The old wizard stroked his wispy beard, pondered, then continued; ‘Why but for these things mean something in the moment they occur. And who is to say that your deeds will come to naught, or whether history will maintain you for a thousand years. And who is to say that when Gylfanon or Irekus perishes, another will not take up our souls.’

‘Rebirth…’

‘Aye. When you consider that nothing is ever wholly destroyed, it seems logical. Infinite, yet not eternal.’
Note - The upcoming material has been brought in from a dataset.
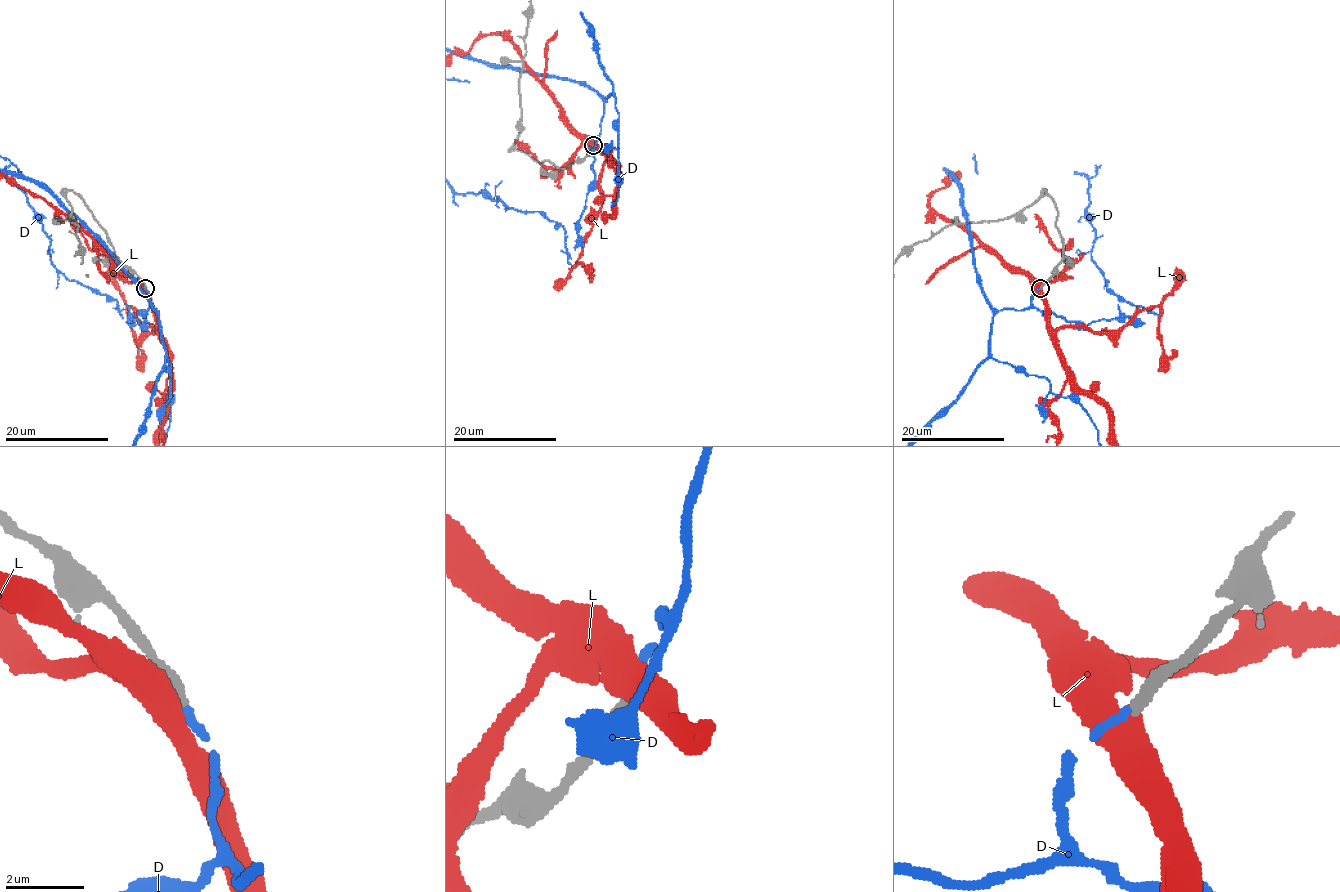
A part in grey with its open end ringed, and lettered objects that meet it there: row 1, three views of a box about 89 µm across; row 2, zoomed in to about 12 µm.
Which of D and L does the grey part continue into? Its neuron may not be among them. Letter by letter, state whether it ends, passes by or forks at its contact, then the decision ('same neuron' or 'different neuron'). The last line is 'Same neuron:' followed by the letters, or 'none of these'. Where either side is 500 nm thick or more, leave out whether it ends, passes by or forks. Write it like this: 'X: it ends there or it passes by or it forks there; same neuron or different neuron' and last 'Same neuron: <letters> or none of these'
D: it ends there; same neuron
L: it forks there; different neuron
Same neuron: D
Gylfanon nodded. ‘So that is why you accept my meagre hospitality now? This is all one big metaphor for you is it not old man!’

Irekus grinned, wickedly; ‘I know that you do all you can to keep me warm and fed. That is enough. When reborn, with your castles restored and your land at your feet and your maiden eager and your foes routed, your hospitality will be greater, and yet no greater, than it is now.’

Gylfanon smiled at this, his heavy, weary face unused to the gesture. It was the last and most splendid act of hospitality that night.